Харри несмело прожевал первый кусочек фарша и пожал плечами, как бы говоря «может быть».
— А почему ты не дал хода информации, которой располагаешь? — Арнольд Фолкестад осторожно отрезал кусочек того, что, как он надеялся, было мясом. Он сдался и посмотрел на Харри, но тот ответил ему безразличным взглядом, продолжая жевать. — Удар ради правосудия?
Харри проглотил кусок, взял бумажную салфетку и вытер уголки рта:
— У меня не было доказательств. К тому же я уже не работал в полиции.

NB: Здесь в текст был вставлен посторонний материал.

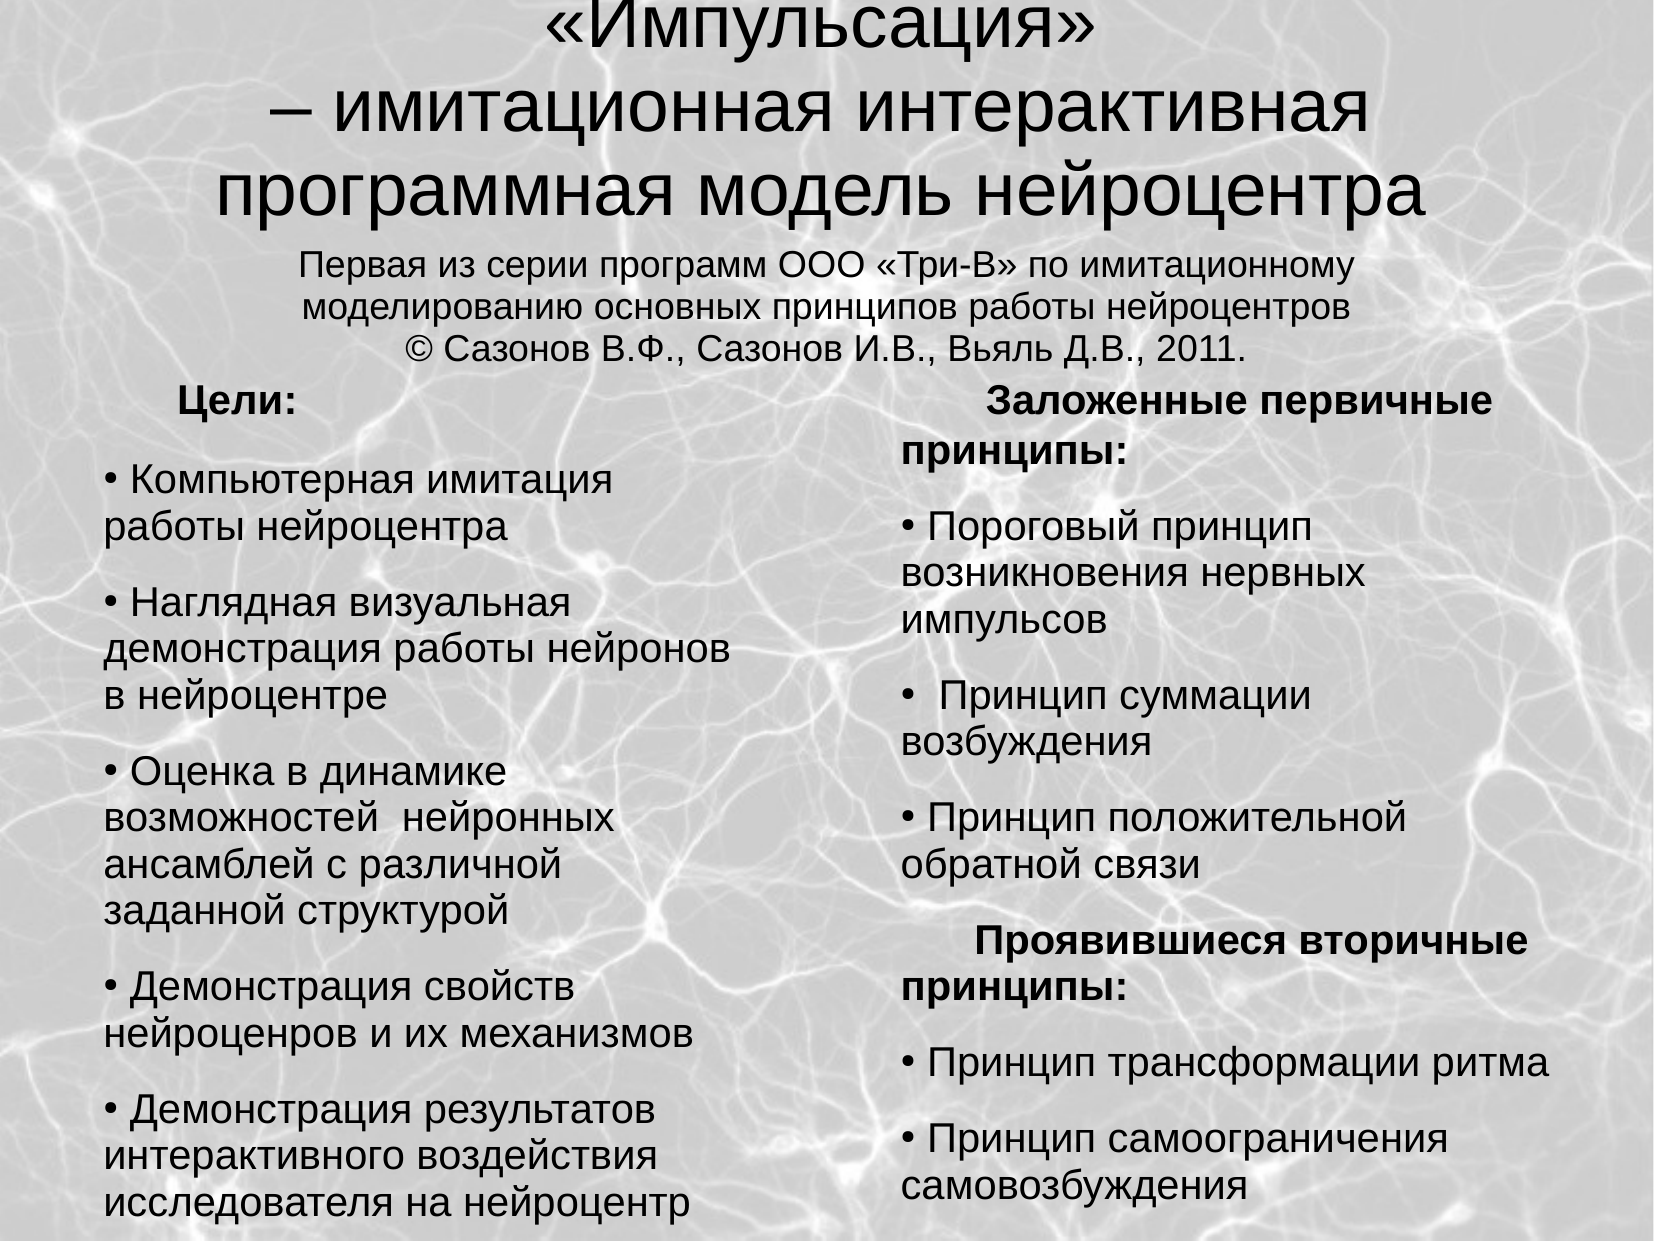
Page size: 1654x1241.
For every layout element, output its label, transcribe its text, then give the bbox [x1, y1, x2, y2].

text_box Цели: Компьютерная имитация работы нейроцентра Наглядная визуальная демонстрация работы нейронов в нейроцентре Оценка в динамике возможностей нейронных ансамблей с различной заданной структурой Демонстрация свойств нейроценров и их механизмов Демонстрация результатов интерактивного воздействия исследователя на нейроцентр [88, 354, 768, 1237]
text_box Заложенные первичные принципы: Пороговый принцип возникновения нервных импульсов Принцип суммации возбуждения Принцип положительной обратной связи Проявившиеся вторичные принципы: Принцип трансформации ритма Принцип самоограничения самовозбуждения [885, 354, 1565, 1222]
title «Импульсация» – имитационная интерактивная программная модель нейроцентра [76, 0, 1565, 232]
picture [0, 0, 1654, 1241]
text_box Первая из серии программ ООО «Три-В» по имитационному моделированию основных принципов работы нейроцентров © Сазонов В.Ф., Сазонов И.В., Вьяль Д.В., 2011. [206, 236, 1447, 378]
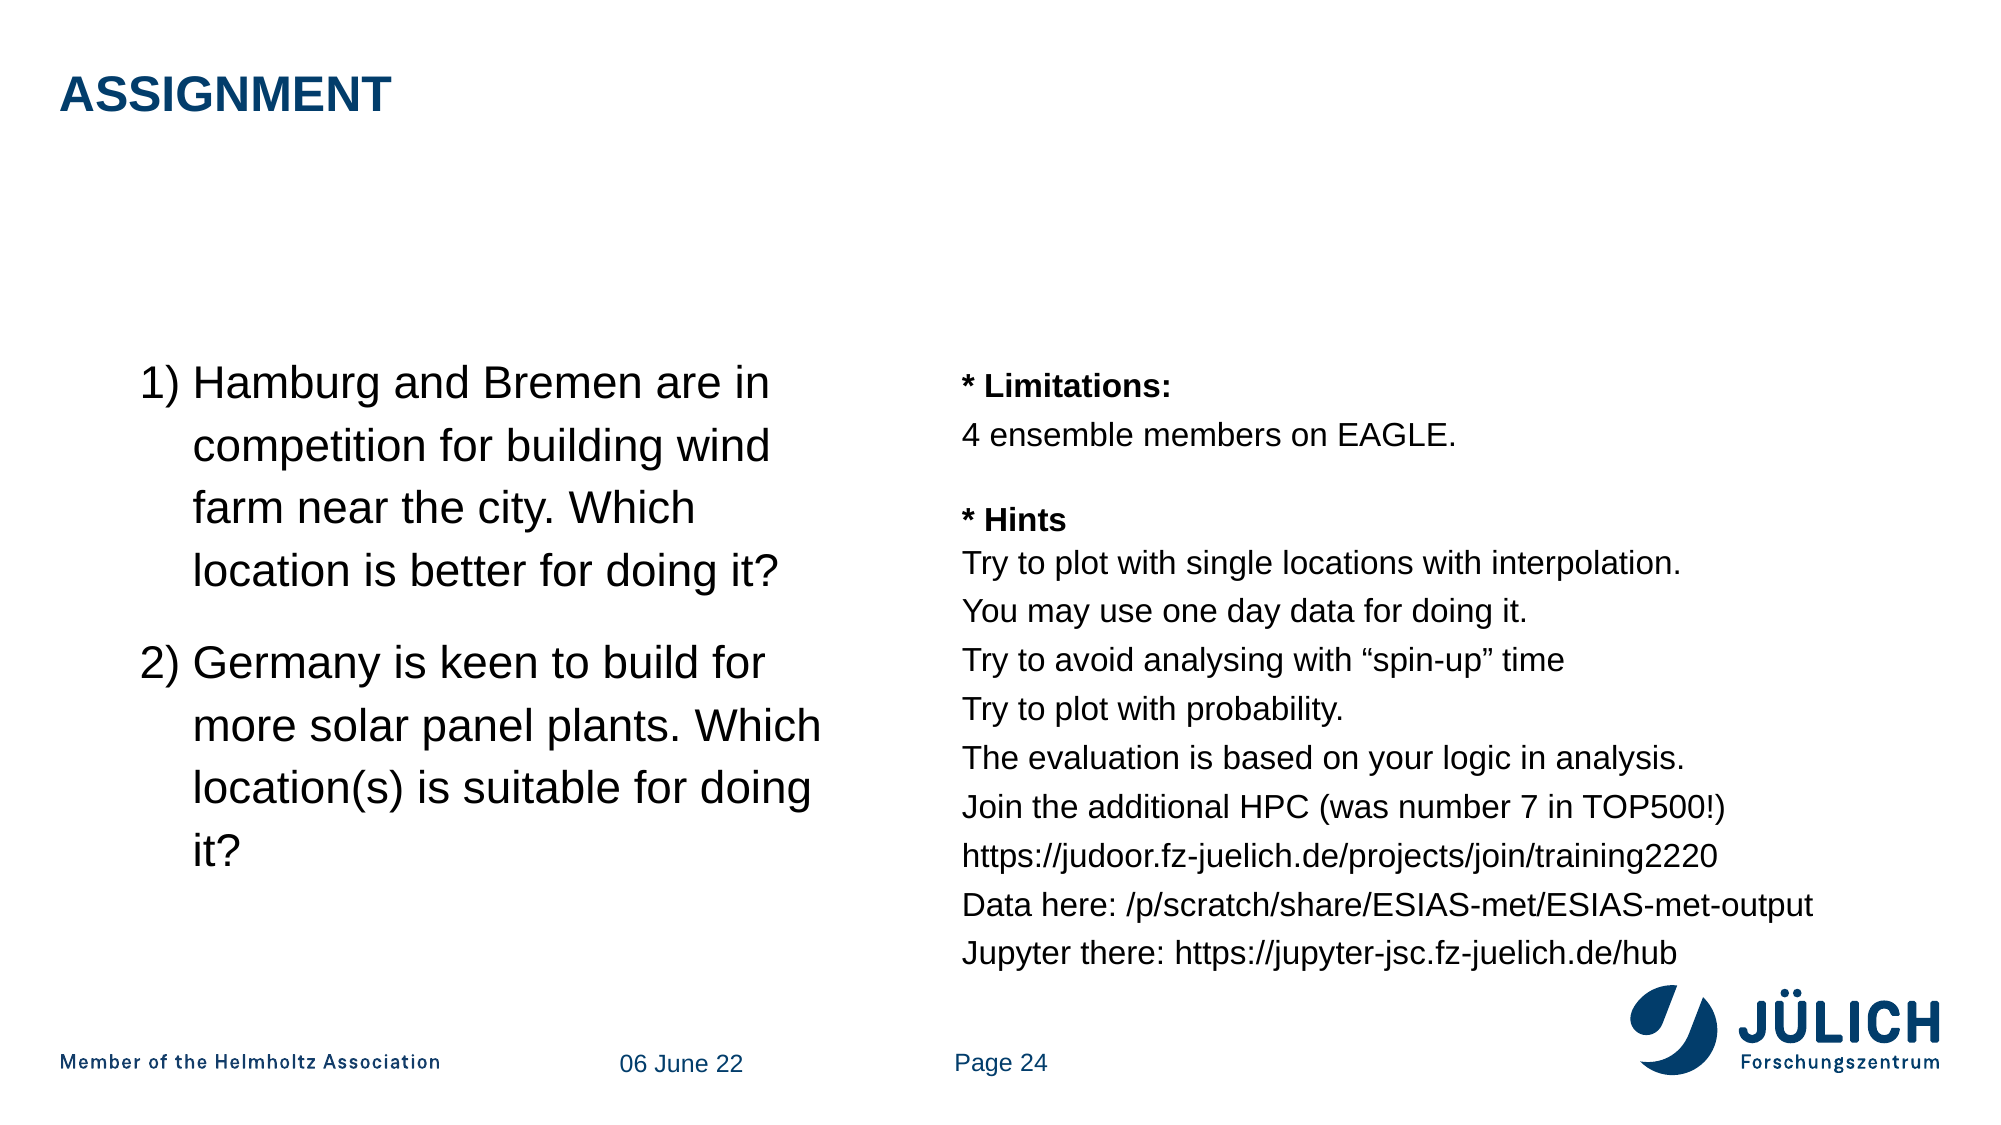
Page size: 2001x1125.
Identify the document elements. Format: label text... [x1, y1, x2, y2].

slide_number Page <number> [954, 1046, 1073, 1084]
text_box 06 June 22 [619, 1047, 883, 1084]
text_box * Limitations: 4 ensemble members on EAGLE. * Hints Try to plot with single locations with interpolation. You may use one day data for doing it. Try to avoid analysing with “spin-up” time Try to plot with probability. The evaluation is based on your logic in analysis. Join the additional HPC (was number 7 in TOP500!) https://judoor.fz-juelich.de/projects/join/training2220 Data here: /p/scratch/share/ESIAS-met/ESIAS-met-output Jupyter there: https://jupyter-jsc.fz-juelich.de/hub [947, 360, 1906, 980]
title ASSIGNMENT [59, 53, 1938, 238]
list Hamburg and Bremen are in competition for building wind farm near the city. Which location is better for doing it? Germany is keen to build for more solar panel plants. Which location(s) is suitable for doing it? [121, 345, 857, 947]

Это было не мое дело. Да и сейчас это не мое дело, Арнольд.
— Ну ладно. — Фолкестад подцепил вилкой кусочек мяса, поднял его и стал рассматривать. — Не то чтобы это было моим делом, Харри, но если подобное — не твое дело и ты больше не полицейский, то почему Институт судебной медицины присылает тебе копию отчета о вскрытии этого Рудольфа Асаева?
— Мм. Значит, ты его видел.
— Только потому, что я обычно забираю и твою почту, когда проверяю свою ячейку. Потому что администрация вскрывает всю почту. И потому что у меня, естественно, длинный любопытный нос.
— Вкусно?
— Я еще не попробовал.
— Давай же, он не кусается.
— И тебе того же, Харри.
Харри улыбнулся:
— Они поискали за глазным яблоком и нашли то, что мы искали. Маленькую дырочку в большом кровеносном сосуде. Кто-то мог, например, сдвинуть в сторону глазное яблоко Асаева, когда тот лежал в коме, одновременно ввести в уголок глаза шприц и вколоть ему воздушные пузыри. В результате — мгновенная слепота, а потом закупорка сосуда в мозгу, которую невозможно определить.
— Сейчас мне как раз особенно захотелось это съесть, — сказал Арнольд Фолкестад, состроив гримасу, и снова отложил вилку. — То есть ты доказал, что Асаева убили?
— Нет. Как я уже говорил, точную причину смерти установить невозможно. Но наличие дырочки показывает, что могло произойти. Загадкой, конечно, остается то, как убийца проник в больничную палату. Дежурный полицейский утверждает, что в тот период времени, когда мог быть произведен укол, мимо него никто не проходил. Ни врачи, ни посторонние.